A five-strong delegation from the world’s diamond trading watchdog is in Zimbabwe to examine what mining company executives say is a smuggling operation that is enriching the elite of President Mugabe’s ruling Zanu (PF) party.
The inquiry is focused on the Marange communal land in the east of the country, where in June last year African Consolidated Resources (ACR), a British listed company, began sampling a diamond claim after tribesmen with hoes began turning up gems.
By August it had turned into a chaotic swarm of up to 14,000 men, women and children who had turned the virgin bush into a seething, red dust-choked landscape of vast craters.
Industry experts believe that since then $150 million (£75 million) of diamonds have been smuggled out of Marange.
In September the Zimbabwe Government stepped in. Soldiers and police drove out the illegal diggers. But the digging didn’t stop. Reporters able to penetrate the cordon found underpaid policemen and soldiers digging diamonds themselves, or forcing illegal diggers to do it for them. At the same time ACR was summarily ordered off the site. The mines ministry cancelled the company’s claim and gave it to a state-owned company, despite being told by the attorney-general’s office that it was illegal to do so.
Since then a blanket of secrecy has been thrown over the diamond field. But Zimbabwe is a member of the Kimberley Process Certification Scheme, which was founded in 2002 to halt the flow of illegal gems that fuelled the civil wars of Sierra Leone and Liberia.

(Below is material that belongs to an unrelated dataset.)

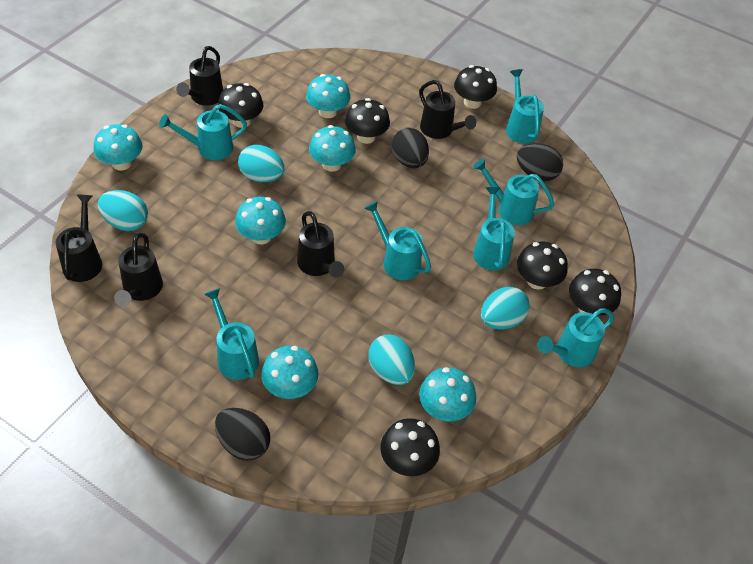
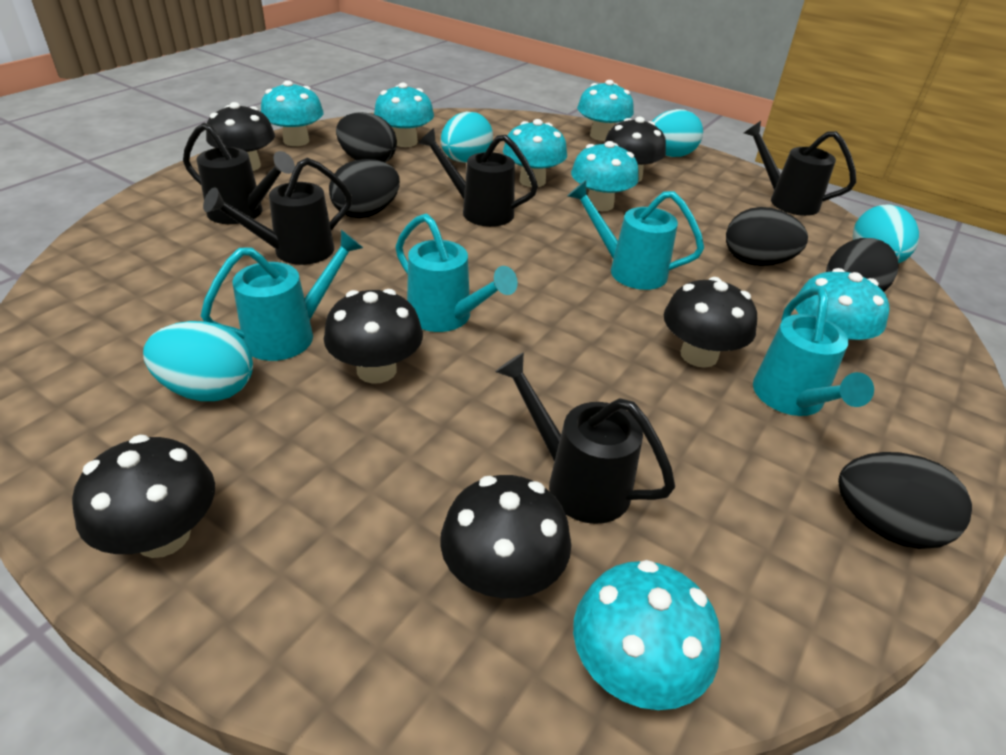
black egg: [215,408,270,461] [392,128,429,168] [517,143,563,181] = 3 -> [329,159,400,218] [336,112,397,163] [726,207,808,266] [826,238,899,292] [838,452,972,549] = 5
turquoise mushroom: [94,124,143,171] [235,197,286,244] [261,346,319,399] [306,74,350,118] [309,125,356,172] [419,367,476,421] = 6 -> [261,80,324,146] [374,83,434,147] [503,119,567,187] [571,141,639,211] [573,560,721,710] [577,80,634,141] [795,268,889,340] = 7
turquoise watering can: [159,104,247,160] [204,288,259,380] [365,201,431,280] [473,158,554,225] [473,187,515,270] [506,69,544,143] [537,308,614,367] = 7 -> [201,230,363,361] [395,213,518,332] [568,180,704,290] [753,287,874,416] = 4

Diamond exports must be accompanied by a certificate affirming that they come from a legitimate source. The country must also publish details of its output. “We don’t know who is mining there,” said Jack Murehwa, president of the Zimbabwe Chamber of Mines.
Last week Dominic Mubayiwa, chief executive of the state-owned Zimbabwe Mining Development Corporation (ZMDC), said that it had been extracting diamonds at Marange since April. Simultaneously, a report by a parliamentary committee investigating the Marange controversy “noted with concern that the ZMDC does not have the capacity to carry out feasibility studies, to mine, or put in a security fence around the area.” Mr Mubayiwa said that the corporation was managing to excavate only 25 tonnes of ore a month.
He refused to give any details of the diamonds produced.
Last year mining companies reported that the Government was buying diamonds from illegal diggers at Marange. In February the state minerals marketing agency secretly auctioned 50kg of diamonds, with no apparent reference to Kimberley Process requirements. In March William Nhara, the director of Mr Mugabe’s office, was arrested at Harare airport trying to smuggle out 11,000 carats of uncut diamonds.
The Government’s handling of Marange was “legalising the illegal,” said Cameron McRae, Murowa mine managing director, cautioning that Zimbabwe risked being expelled from the Kimberley Process.